5 comments for “Mets broadcast teams then and now

  1. Matt
    November 29, 2013 at 11:40 pm

    Ralph Kiner IS in the hall of fame.

    • November 30, 2013 at 12:26 am

      Yeah. That was finger fart, it should have read “First Ballot Hall of Famer….” He didn’t get in until like 1975 which was ridiculous.

  2. Chris F
    November 30, 2013 at 10:04 am

    Lindsey Nelson was a Tennessee native, and retired to Knoxville. The University of Tennessee baseball team plays in Lindsey Nelson stadium!

  3. Jerry Grote
    November 30, 2013 at 11:53 am

    Hard to choose. Murphy/Kiner/Nelson … the voices of my childhood, mid sixties to when I went off to college in the mid seventies.
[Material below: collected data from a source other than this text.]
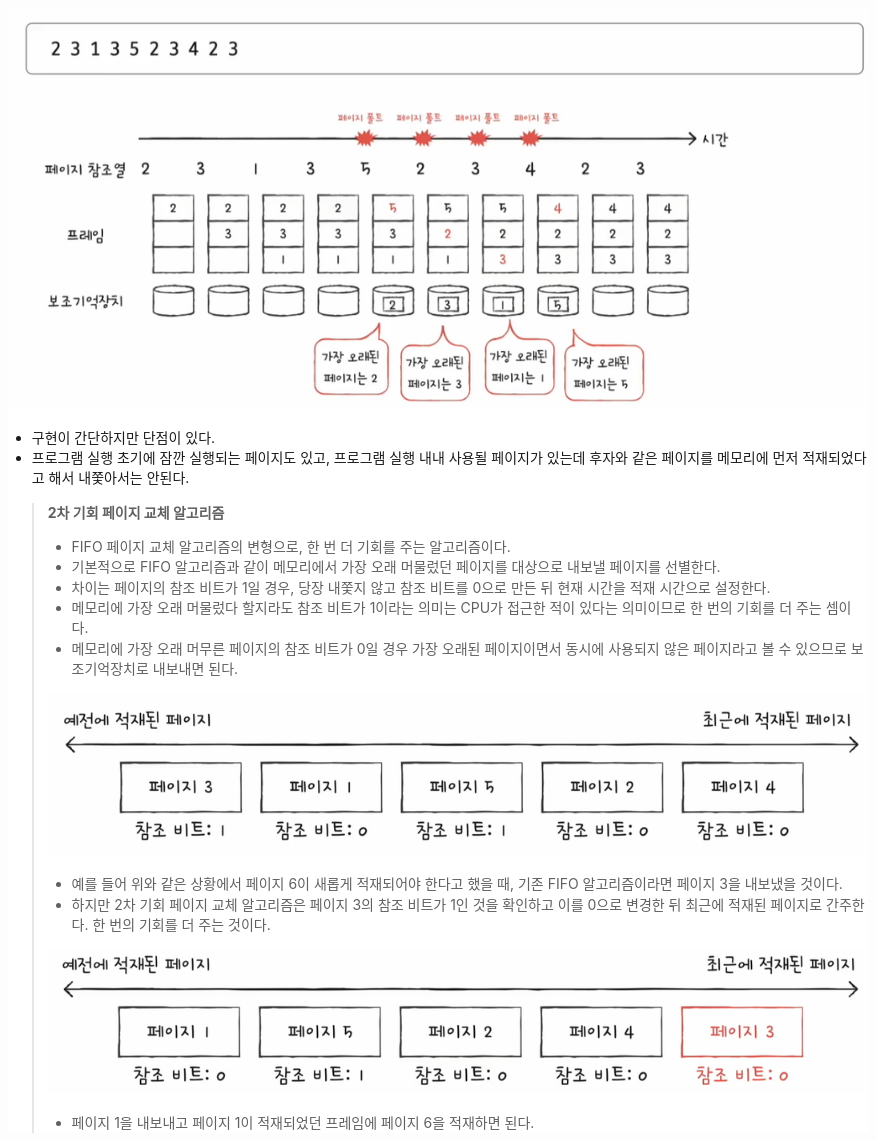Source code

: ![img_39.png](image/img_39.png)

- 구현이 간단하지만 단점이 있다.
- 프로그램 실행 초기에 잠깐 실행되는 페이지도 있고, 프로그램 실행 내내 사용될 페이지가 있는데 후자와 같은 페이지를 메모리에 먼저 적재되었다고 해서
    내쫓아서는 안된다.

> **2차 기회 페이지 교체 알고리즘**
> 
> - FIFO 페이지 교체 알고리즘의 변형으로, 한 번 더 기회를 주는 알고리즘이다.
> - 기본적으로 FIFO 알고리즘과 같이 메모리에서 가장 오래 머물렀던 페이지를 대상으로 내보낼 페이지를 선별한다.
> - 차이는 페이지의 참조 비트가 1일 경우, 당장 내쫓지 않고 참조 비트를 0으로 만든 뒤 현재 시간을 적재 시간으로 설정한다.
> - 메모리에 가장 오래 머물렀다 할지라도 참조 비트가 1이라는 의미는 CPU가 접근한 적이 있다는 의미이므로 한 번의 기회를 더 주는 셈이다.
> - 메모리에 가장 오래 머무른 페이지의 참조 비트가 0일 경우 가장 오래된 페이지이면서 동시에 사용되지 않은 페이지라고 볼 수 있으므로 보조기억장치로 내보내면 된다.
> 
> ![img_40.png](image/img_40.png)
> 
> - 예를 들어 위와 같은 상황에서 페이지 6이 새롭게 적재되어야 한다고 했을 때, 기존 FIFO 알고리즘이라면 페이지 3을 내보냈을 것이다.
> - 하지만 2차 기회 페이지 교체 알고리즘은 페이지 3의 참조 비트가 1인 것을 확인하고 이를 0으로 변경한 뒤 최근에 적재된 페이지로 간주한다. 한 번의 기회를 더 주는 것이다.
> 
> ![img_41.png](image/img_41.png)
> 
> - 페이지 1을 내보내고 페이지 1이 적재되었던 프레임에 페이지 6을 적재하면 된다.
    But I think the insights to the game are better now, especially Hernandez.

    One thing we can all agree on … thank goodness we no longer have to listen to Tim McCarver.

    • Metstheory22
      December 2, 2013 at 9:06 am

      You do not remember Lorn Brown or Fran Healy, Matt Loughlin or Wayne Hagin. By far worse than McCarver. Worst announcer by far in Mets history–Lorn Brown.